- Debit cards work like checks, withdrawing funds automatically from the balance in your account, interest free.
- Credit card charges can be paid over time, with interest after a standard number of days.
- Both credit cards and debit cards come with fraud protection.
- Depending on the card, both credit and debit cards may offer rewards.
- While debit cards don’t have an annual fee, some credit cards do.
Both debit cards and credit cards have a few advantages over cash and checks. Carrying cards can be safer than carrying cash, and if your cards are lost or stolen, you have Zero-Liability Fraud Protection.1 You don’t have to cover what an unauthorized user withdraws from your account or charges to it.
Cards can also be more convenient than writing checks and are accepted at places where checks aren’t.
Depending on the type of card you have, you can get access to helpful online monitoring tools to track your spending, manage your budget, and generally keep a closer eye on your finances. You may even be eligible for rewards like cash back or travel points.

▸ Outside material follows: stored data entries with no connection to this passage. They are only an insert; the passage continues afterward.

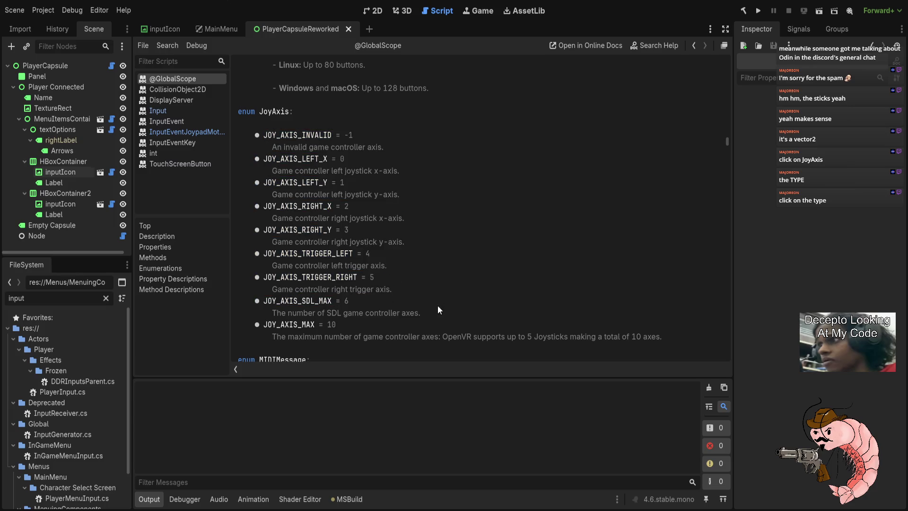
mouse_move(661, 335)
mouse_down()
mouse_move(265, 142)
mouse_move(210, 134)
mouse_up()
click(512, 243)
scroll(341, 205, down, 4)
scroll(342, 209, up, 5)
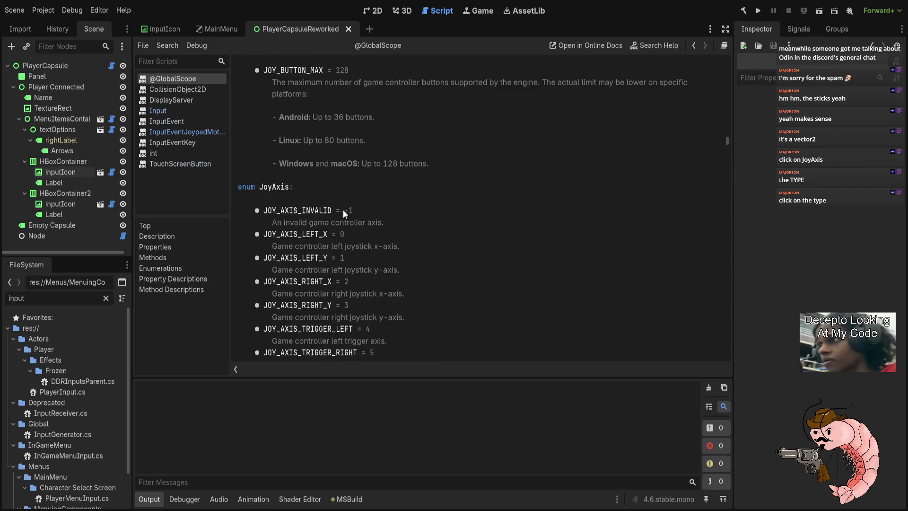
scroll(700, 136, down, 3)
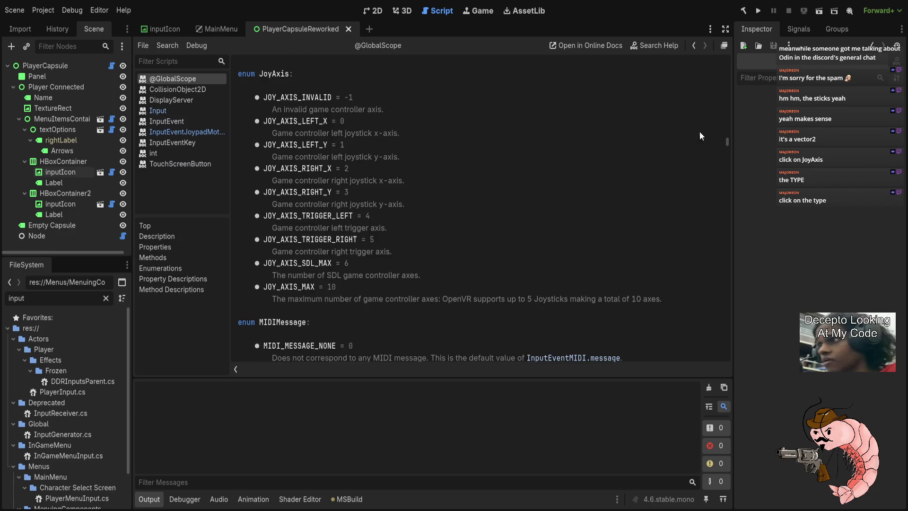
Step: Run the project so joystick axis values print to Output, then stop it with F8
click(819, 11)
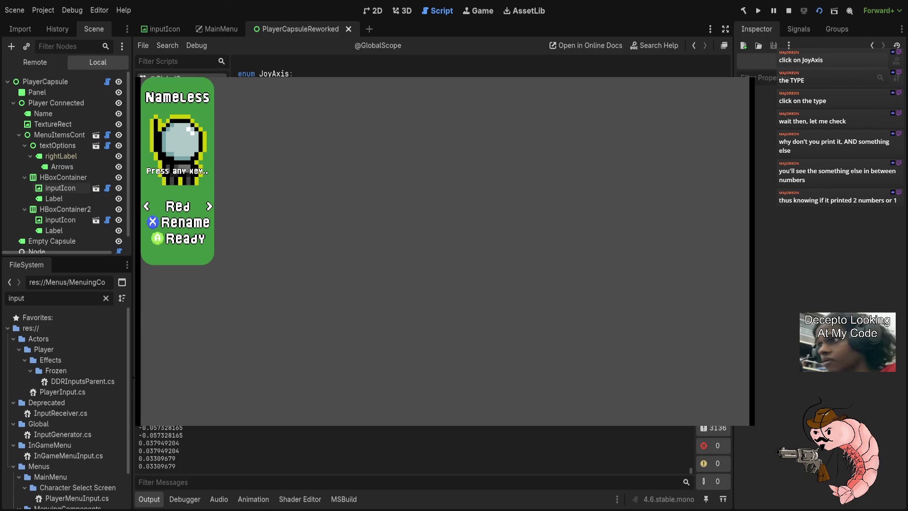
key(F8)
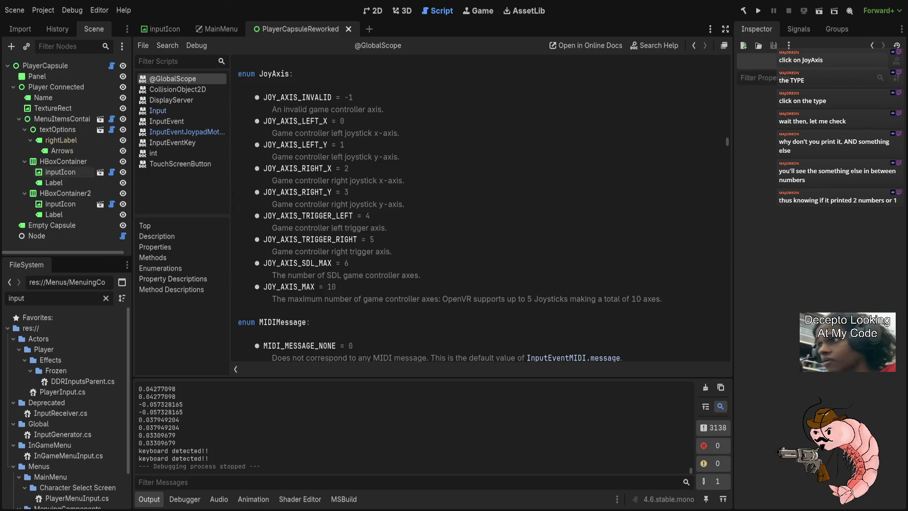
Step: Go back to the InputEventJoypadMotion documentation page showing the axis_value range
key(alt+Left)
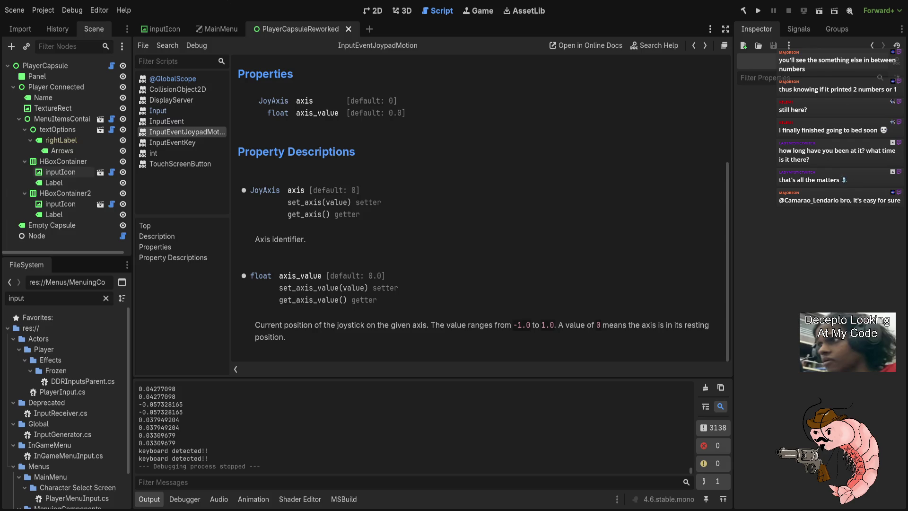
Step: Run the current scene, press J to confirm keyboard detection, then close the game window
click(819, 10)
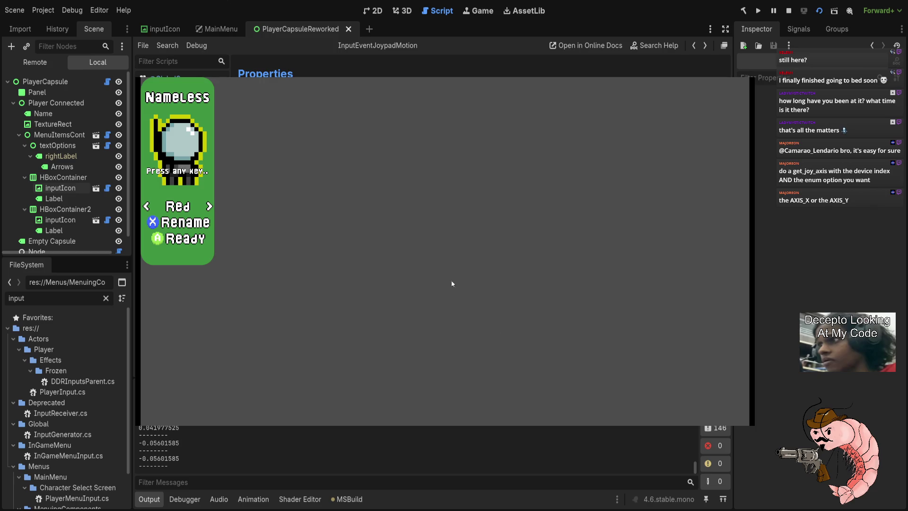
key(j)
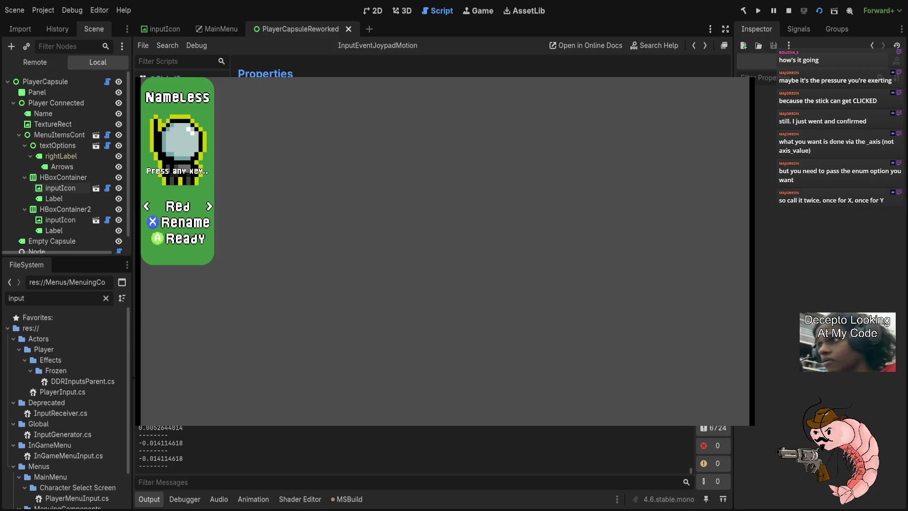
key(alt+F4)
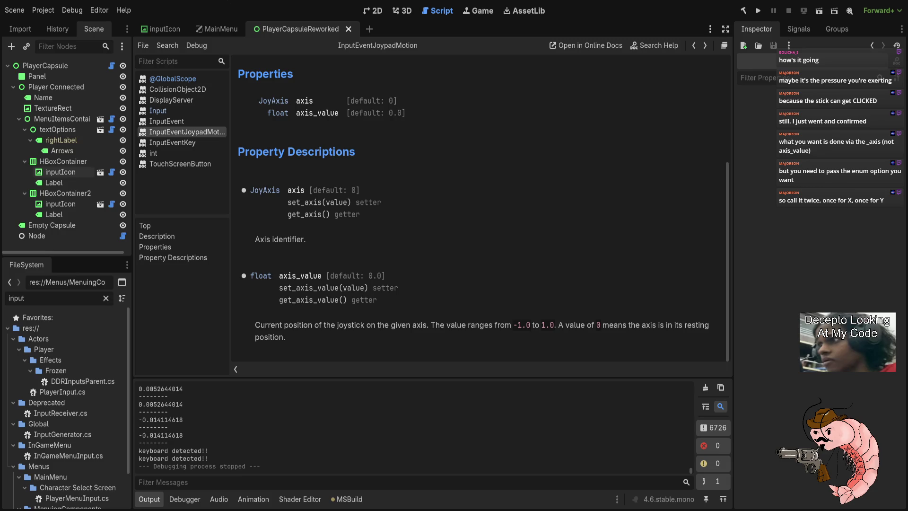
Step: Relaunch the player capsule scene so near-zero axis values like -1.5258789E-05 stream in
click(821, 10)
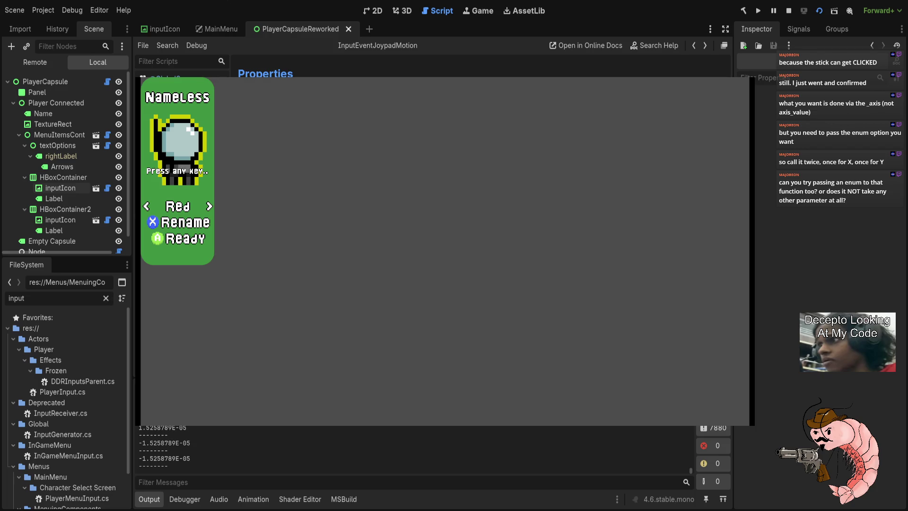
Step: Stop the game with F8 and switch to the code editor showing InputIcon.cs
key(F8)
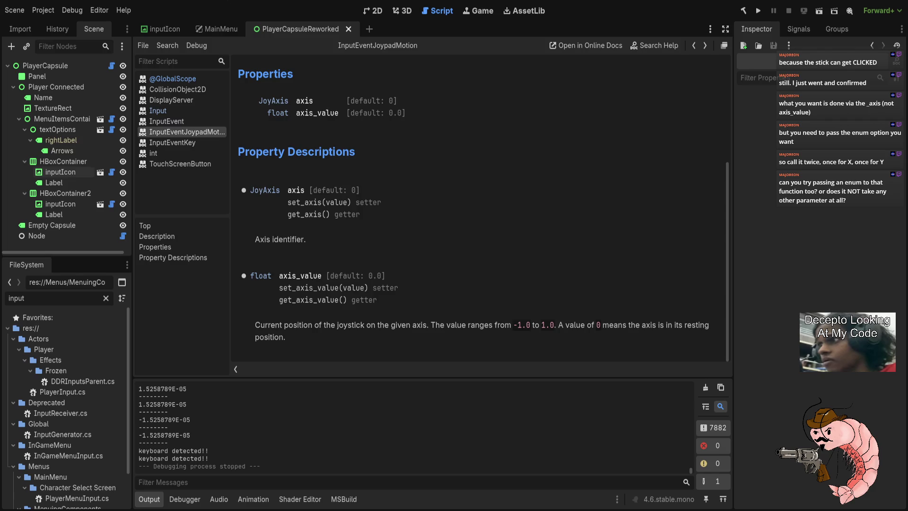
key(alt+Tab)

Debit vs. Credit Transactions
The biggest difference between debit and credit cards is that debit cards withdraw funds automatically from the balance in your account interest free. They work like cash or writing a check.
With credit cards, charges can be paid over time, with interest applied after a grace period of a standard number of days, usually 20–30.2 Credit cards may also have an annual fee, while debit cards don’t.
Using a credit card responsibly can help you demonstrate creditworthiness and build up your credit score. If you overspend or get behind on payments, though, your credit score may suffer. Debit cards don’t come with this credit connection; they’re credit neutral.
1 Certain restrictions apply. For details, visit mastercard.com/zeroliability and usa.visa.com/pay-with-visa/visa-chip-technology-consumers/zero-liability-policy.html.
2 For purchases only, and the account must have a zero balance.